From an investment perspective, several things should be kept in mind. First, whereas most conventional pharmaceutical concerns tend to be profitable, it is fairly common to see biotechs operating at a loss, with the exception of a few well-established ones such as Amgen (AMGN) and Genzyme (GENZ). Next, investors should realize that biotechs have a greater degree of risk associated with them versus their chemical-based cousins.

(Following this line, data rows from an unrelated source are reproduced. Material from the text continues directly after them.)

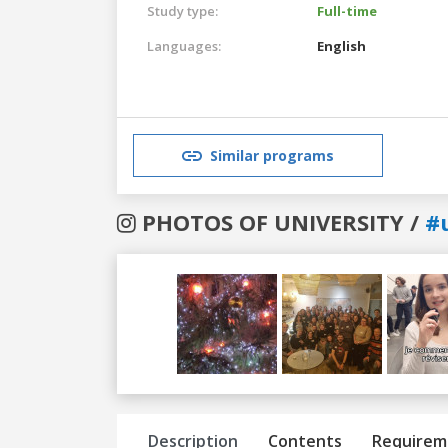
Study type:
Full-time
Languages:
English
Similar programs
PHOTOS OF UNIVERSITY /
#
Previous
Next
Description
Contents
Requirem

Indeed, stock price movement for biotechs is highly sensitive to company-specific R&D-related events. Clinical trial failures or delays, competition, and regulatory obstacles can cause sharp dips in the price of a biotech issue. If a biotech is unable to recover from a setback, investors could be left with a worthless stock. On the flip side, shareholders could reap huge rewards if a biotech’s treatment successfully reaches the market. Pharma equities, however, are considered to be somewhat less volatile, with stock price action predominantly dictated by profit performance.
Investors certainly have a plethora of pharmaceutical and biotech companies from which to choose. Pharma names include Abbott Laboratories (ABT), Eli Lilly & Co. (LLY), Merck & Co. (MRK) and Pfizer (PFE - Free Pfizer Stock Report). On the biotech side are Human Genome Sciences (HGSI), Incyte Corp. (INCY), United Therapeutics (UTHR), and Vertex Pharmaceuticals (VRTX), among others. As with any industry, making selections depends on an individual’s investment strategy, taking into account time frame and risk tolerance. It’s up to the investor to decide where to place bets.
At the time of this writing, the author did not have positions in any of the companies mentioned.